> _WHAT THE TASK REQUIRES_: Find each line below that includes "lines", then copy it.

> _RECORDS SHOWN_:
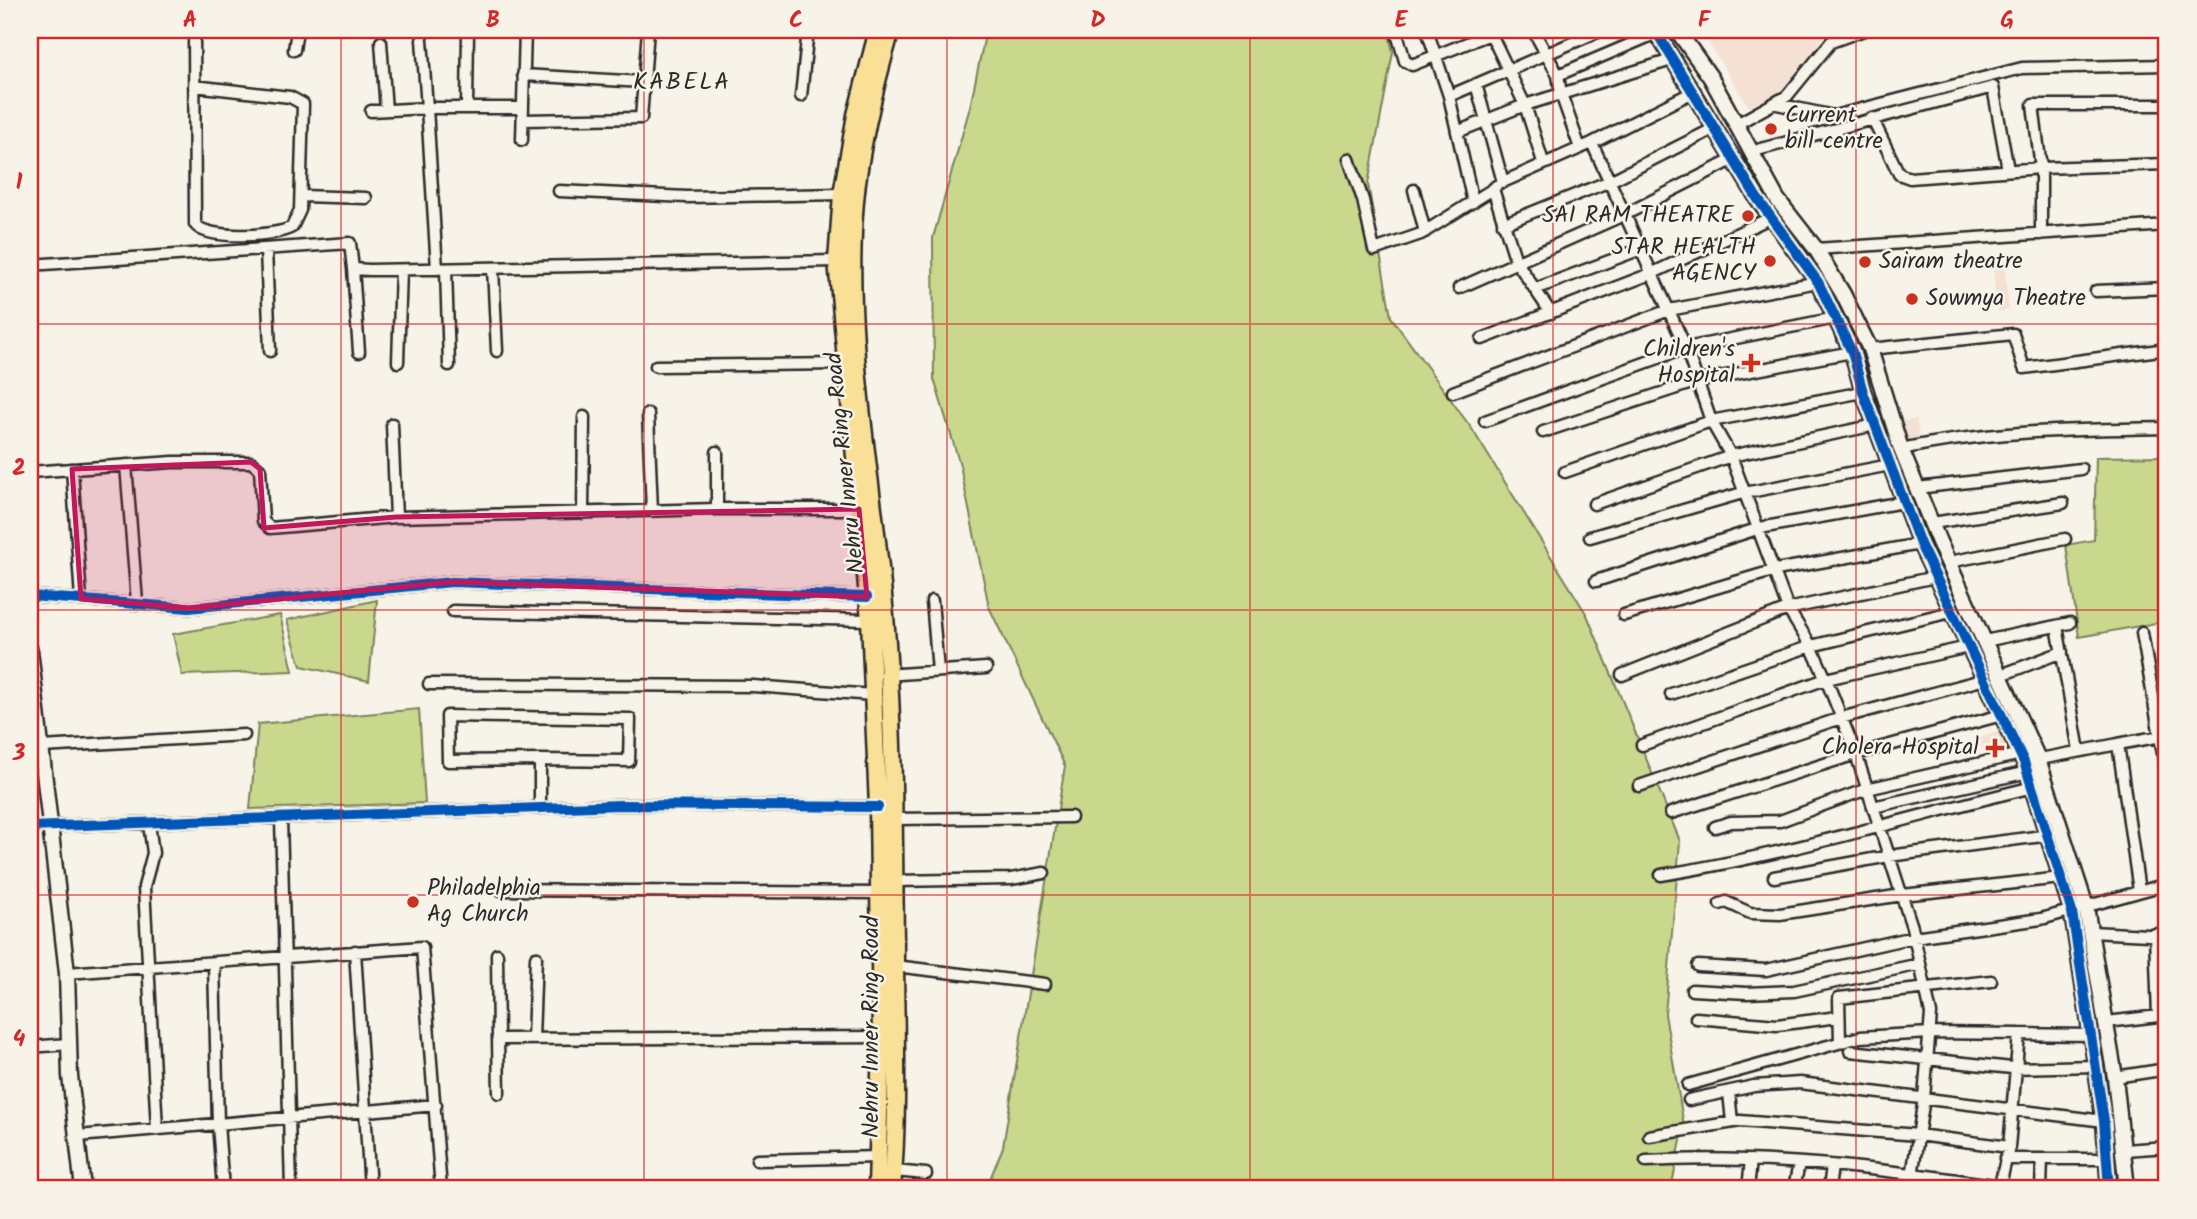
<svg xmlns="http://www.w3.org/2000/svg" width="2197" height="1219" viewBox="0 0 2197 1219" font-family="Kalam,sans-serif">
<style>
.built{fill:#f5e1d4}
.green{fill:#c9d88c;stroke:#7a825c;stroke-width:2}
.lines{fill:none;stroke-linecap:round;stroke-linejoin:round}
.street-casing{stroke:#2b2b2b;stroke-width:15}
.secondary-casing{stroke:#2b2b2b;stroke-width:19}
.primary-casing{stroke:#2b2b2b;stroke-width:21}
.street{stroke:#f7f3e8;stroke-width:10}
.secondary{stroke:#f7f3e8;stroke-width:14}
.primary{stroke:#fadf96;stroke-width:16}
.cycleway-casing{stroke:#f7f3e8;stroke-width:15}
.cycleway{stroke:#0057b8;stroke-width:10}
.marked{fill:#c2185b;fill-opacity:0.2;stroke:#c2185b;stroke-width:5;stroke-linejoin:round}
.grid{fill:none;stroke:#d62828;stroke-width:2;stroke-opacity:0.55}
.poi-dot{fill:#c8321e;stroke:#f7f3e8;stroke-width:2.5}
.labels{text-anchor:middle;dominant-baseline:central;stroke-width:5;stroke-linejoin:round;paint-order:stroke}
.poi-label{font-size:23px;fill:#2b2b2b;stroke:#f7f3e8;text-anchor:start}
.street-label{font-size:23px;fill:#2b2b2b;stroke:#f7f3e8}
.neighbourhood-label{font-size:24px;letter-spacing:2px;fill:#2b2b2b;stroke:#f7f3e8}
.neatline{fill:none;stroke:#d62828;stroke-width:2.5}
.grid-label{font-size:23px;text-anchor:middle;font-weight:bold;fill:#d62828}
</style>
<rect width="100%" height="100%" fill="#f7f3e8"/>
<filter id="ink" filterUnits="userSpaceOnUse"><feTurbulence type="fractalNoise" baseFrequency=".0143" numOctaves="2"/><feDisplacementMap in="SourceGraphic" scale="14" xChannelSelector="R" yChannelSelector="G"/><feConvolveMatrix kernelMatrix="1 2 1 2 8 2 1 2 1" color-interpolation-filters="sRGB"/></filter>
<g filter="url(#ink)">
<path class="built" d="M1621,30H1641L1643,34L1617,44L1612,34Z
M1700,30H1829L1781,92L1749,107Z
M2005,266L2009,310L1997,312L1993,267Z
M1917,419L1919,440L1902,441L1900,421Z
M2001,731L2014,759L1987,767L1979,738Z"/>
<path class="green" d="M986,30H1388L1393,52L1368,184L1391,317L1472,429L1587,615L1680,841L1665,1014L1684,1126L1671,1189H986L1003,1147L1065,766L989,607L960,465L934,379L933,238L970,107Z
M2167,456V621L2079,637L2066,545L2094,540L2096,457Z
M377,600L369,681L301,666L287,620Z
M280,615L293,671L182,675L173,634Z
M419,709L425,803L250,809L258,724Z"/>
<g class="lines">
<g class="street-casing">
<path id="street" d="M1396,30L1405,61L1412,65L1500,30
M1427,30L1449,96L1473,202
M1489,30L1525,105L1543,162
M1533,30L1558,75L1561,94L1580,148
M381,42L386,110
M294,50L297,30
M523,75L643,82
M1558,75L1657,33
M1476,84L1503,182L1592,143L1695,91
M194,86L290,97L303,104L300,210L292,227C276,237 205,240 195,224L194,30
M801,96L808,30
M1449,96L1602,30
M1777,104L1834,116L2022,68L2167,65
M467,107L468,30
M371,111L427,108L422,40
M1872,118L1899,174L1910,178L2041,168L2033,105H2167
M523,120L641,118L648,30
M1735,125L1787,96L1831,42L1864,30
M1457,132L1525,105L1675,59
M522,140L525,30
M1592,143L1686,348L1711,421L1731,456L1788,609L1811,646L1826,679L1856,754L1912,927L1931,1014L1924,1098L1910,1189
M1750,152L1993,87L2008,170
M1349,159L1363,200L1374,250L1421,234L1493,189
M1496,186L1493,189L1516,261L1551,313
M1414,190L1425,232
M559,191L687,197L842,194
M301,196L366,198
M1503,224L1610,181L1715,128
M2041,234V168L2167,164
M266,249L270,351
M1816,249L2167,225
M30,265L350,243L353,269L370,270L837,261
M493,268L497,351
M353,269L359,352
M437,269L427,108H523
M446,269L449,365
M1459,288L1626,214L1734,159
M1535,289L1641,249
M2096,291L2167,288
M1482,339L1653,273L1770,218
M1870,349L2013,334L2024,368L2167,349
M398,362L401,270
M656,366L844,364
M1453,392L1669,310L1818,282
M648,414L652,511
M1485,421L1686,348L1836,318
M1543,432L1698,381L1852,352
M1901,449C1989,430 2078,430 2167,428
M126,465L137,602
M72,469L81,599
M30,472L173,462H251L260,469L263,521L270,528L396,517L392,424
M1565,472L1711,421L1863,392
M1917,488L2081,469
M1594,504L1731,456L1875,425
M717,509V452
M583,513L584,417
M396,517L717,509H859
M1932,523L2063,503
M1590,537L1739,494L1890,465
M1949,562L2065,539
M1596,581L1760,528L1903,502
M30,596L189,608L452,582L867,597
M932,601L938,671
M453,611L870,620
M1624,615L1776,570L1920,544
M2057,626L2079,751
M2142,633L2167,777
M1985,641L2070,623
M885,675L986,668
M1622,675L1788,609L1935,577
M2001,675L2062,652
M429,684L753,686L873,695
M1671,694L1811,646L1951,612
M1642,745L1826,679L1968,647
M42,747L244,735
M540,760L448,761L447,716L630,719L629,761L540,760V808
M2035,760L2118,744
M1639,786L1841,718L1985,679
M1873,807L2028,772
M1671,813L1856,754L2002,715
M281,819L291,1189
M893,819L1071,817
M149,824L153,853L144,887L157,1129
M30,827L620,805L878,807
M1715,827L1731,822L1780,821L1867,789L2021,754
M1661,875C1787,855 1909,817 2033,787
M1774,877L1889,856L2050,835
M894,881L1011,879L1044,873
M501,890L878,893
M2139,891L2118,744L2167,735
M1720,904L1726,902L1750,913L1780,914L1902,895L2062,878
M2091,932L2167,936
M2155,934L2158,1016
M355,951L370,1189
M497,954L498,1039
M214,963L218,1124L223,1189
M895,966L1045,984
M1698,966L1766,970L1914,937L2041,919L2167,884
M67,973L422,947L441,1189
M1692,990L1747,993L1794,991L1920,964
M1696,1018L1777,1025L1838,1017
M2107,1022L2167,1015
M533,1039L536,957
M1840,1042L1839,998L1991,981
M30,1047L68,1044
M1850,1051L2012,1068L2096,1066
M2115,1077L2167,1069
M1688,1085L1860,1037L1930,1033L2093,1035
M1729,1092L1732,1122
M499,1093L498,1039L884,1037
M1689,1100L1754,1086L1800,1083L2104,1121
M78,1136L436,1105
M1649,1136L1740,1121L1918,1135L2009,1147
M2124,1150L2167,1147
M2005,1159H2107
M757,1160L878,1157
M1646,1161C1764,1154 1883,1169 2000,1186
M894,1171L926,1174
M1748,1189L1751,1160
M1794,1189L1799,1163
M1829,1189L1832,1166
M1999,1189L2009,1147L2019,1034
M2041,1189L2042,1159"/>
</g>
<g class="secondary-casing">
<path id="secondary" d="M1655,30L1757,198L1818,282L1852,352L1863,392L1920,544L2024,762L2072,912L2104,1121L2109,1189
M1677,30L1711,78L1777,199L1816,249L1843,294L1870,349L1901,449L1939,542L2038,759L2086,907L2115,1077L2127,1189
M30,650L67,973L70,1076L83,1189"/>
</g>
<g class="primary-casing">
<path id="primary" d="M891,30C875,85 860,144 855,201C843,339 873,479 885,616C894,726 894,838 895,949C895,1030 899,1109 892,1189
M877,1189L881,1037L878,807L870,620L837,261L842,194L856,115L878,30"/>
</g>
<use href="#street" class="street"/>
<use href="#secondary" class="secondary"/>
<use href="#primary" class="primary"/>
<g class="cycleway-casing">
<path id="cycleway" d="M1655,30L1757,198L1818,282L1852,352L1863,392L1920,544L2024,762L2072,912L2104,1121L2109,1189
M30,596L189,608L452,582L867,597
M30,827L620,805L878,807"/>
</g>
<use href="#cycleway" class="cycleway"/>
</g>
</g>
<path class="marked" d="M251,462L260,469L264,528L396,517L859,509L867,597L452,582L189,608L81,599L72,469Z"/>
<path class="grid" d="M341,30V1189M644,30V1189M947,30V1189M1250,30V1189M1553,30V1189M1856,30V1189M30,324H2167M30,610H2167M30,895H2167"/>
<g class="poi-dot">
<circle cx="1771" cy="129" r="7"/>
<circle cx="1748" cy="216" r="7"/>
<circle cx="1770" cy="261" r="7"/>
<circle cx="1865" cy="262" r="7"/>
<circle cx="1912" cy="299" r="7"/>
<path d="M1747.5 352.5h7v7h7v7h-7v7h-7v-7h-7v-7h7z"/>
<path d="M1991.5 737.5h7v7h7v7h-7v7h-7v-7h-7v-7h7z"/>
<circle cx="413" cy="902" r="7"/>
</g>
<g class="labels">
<g class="poi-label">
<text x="1785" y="116">Current<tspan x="1785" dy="26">bill centre</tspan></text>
<text x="1734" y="216" text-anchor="end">SAI RAM THEATRE</text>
<text x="1756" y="248" text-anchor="end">STAR HEALTH<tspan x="1756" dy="26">AGENCY</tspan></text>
<text x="1879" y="262">Sairam theatre</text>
<text x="1926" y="299">Sowmya Theatre</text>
<text x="1735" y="350" text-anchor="end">Children's<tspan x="1735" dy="26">Hospital</tspan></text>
<text x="1979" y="748" text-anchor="end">Cholera Hospital</text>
<text x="427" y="889">Philadelphia<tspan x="427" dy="26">Ag Church</tspan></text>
</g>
<g class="street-label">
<text transform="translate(846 463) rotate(-96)">Nehru Inner Ring Road</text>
<text transform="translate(872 1027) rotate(-90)">Nehru Inner Ring Road</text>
</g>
<g class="neighbourhood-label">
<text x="682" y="82">KABELA</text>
</g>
</g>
<rect width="2197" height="1219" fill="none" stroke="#f7f3e8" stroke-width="77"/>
<rect x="38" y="38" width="2120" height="1142" class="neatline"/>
<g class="grid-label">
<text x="190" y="27">A</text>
<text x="493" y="27">B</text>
<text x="796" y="27">C</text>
<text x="1098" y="27">D</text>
<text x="1401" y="27">E</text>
<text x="1704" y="27">F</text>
<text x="2007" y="27">G</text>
<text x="19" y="189">1</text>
<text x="19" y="475">2</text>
<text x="19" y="760">3</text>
<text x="19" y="1046">4</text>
</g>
</svg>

> _EXERCISE OUTPUT_:
.lines{fill:none;stroke-linecap:round;stroke-linejoin:round}
<g class="lines">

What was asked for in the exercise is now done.